> REQUEST A
In the recap about Kelly and Lil Kim, what does Kelly decide not to warn Lex about?
> REQUEST B
Resume the recap about Kelly and Lil Kim from the point where it stops.

> SELECTED EXTRACT
________________________

Kelly and Lil Kim get water, and Kim tells Kelly that T-Bird is convinced
that Lex thinks kelly voted against him. Kim is trying to win kelly over
to their side, but Kelly isn't swayed: "Yeah, sure, Lex bugs the
everloving crap out of me, but it would be soooo unimaginably stupid to go
against my tribe right now, seeing as we have the numbers to get rid of all
the Samburans one by one and they can't do anything about it. Why mess
with a good thing?" Kelly does give them props for throwing their votes at
Lex though, and chooses not to warn him of the plan against him...

Immunity challenge--no poem! My universe is crumbling!!!!!

________________________

> SOURCE MATERIAL
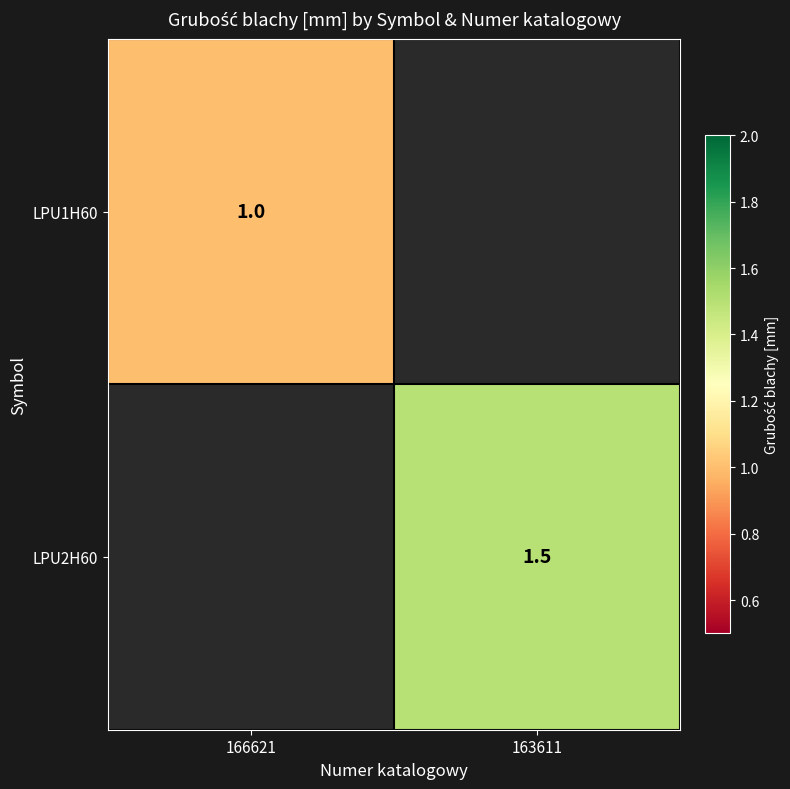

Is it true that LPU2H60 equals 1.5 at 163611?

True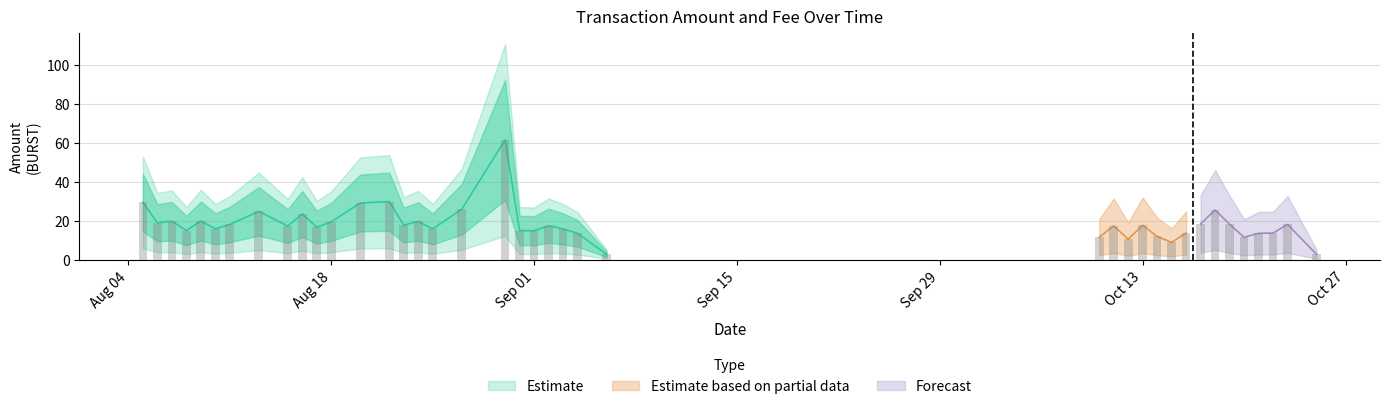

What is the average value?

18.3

________________________

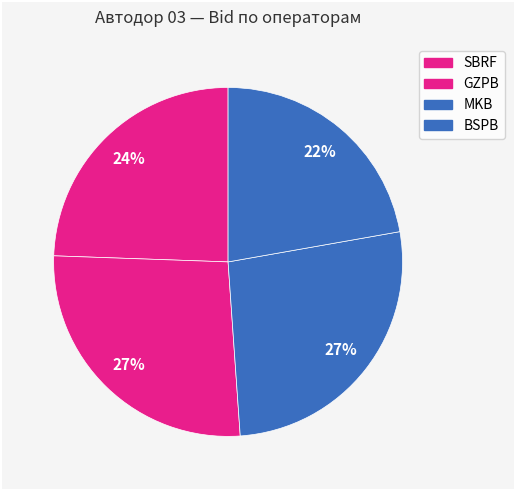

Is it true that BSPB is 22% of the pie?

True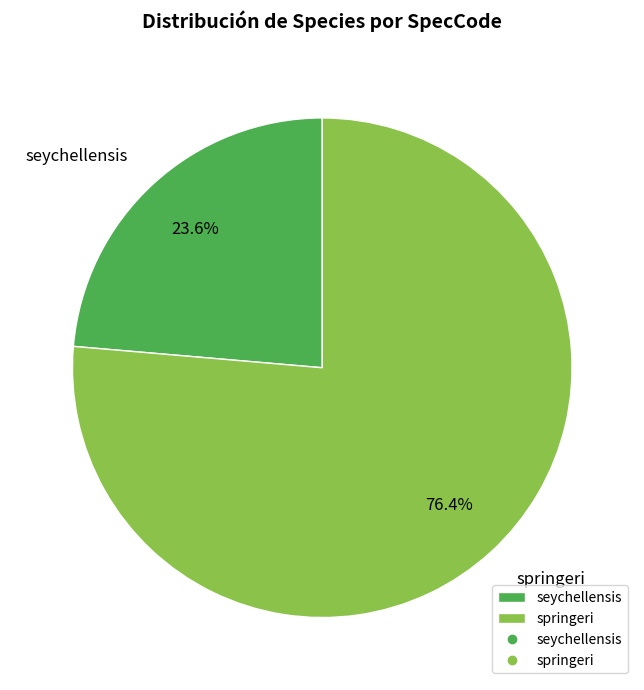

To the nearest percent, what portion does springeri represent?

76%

________________________

> TASK RESPONSE A
Kelly decides not to warn Lex about the plan against him.

> TASK RESPONSE B
It's a memory game. Frank and the Kim's are out first. Then Kelly and
T-bird, then Lex. Brandon, Frank and Ethan remain. When Jeff praises
Brandon's work, he shamelessly flirts with Mr. Probst, who looks
*uncomforable.* Ethan wins the immunity he doesn't need, seeming very
Colbyesque at this point. Remember Ethan, in the past, the person that has
won the most challenges: Kelly in season one and Colby in season 2 were
runners-up for the big prize. However, I suppose you have to try and get
it, if for no other reason than to keep it away from the person you WANT to
vote out. Had Kelly won immunity, Brandon or Frank would be out of there.
Then maybe Lex would have cooled off, and Kelly could have straightened
things out with him. That would have been so....

Boring :D

Ethan makes breakfast with his nerdy glasses on, sigh...Meanwhile, Brandon
plays Iago to OthelLex, whispering that Kelly has been untrue! Lex is
wild-eyed by this time, and takes Tom out to the field for what will go
down in Survivor history as:

"The Meeting of the Minds"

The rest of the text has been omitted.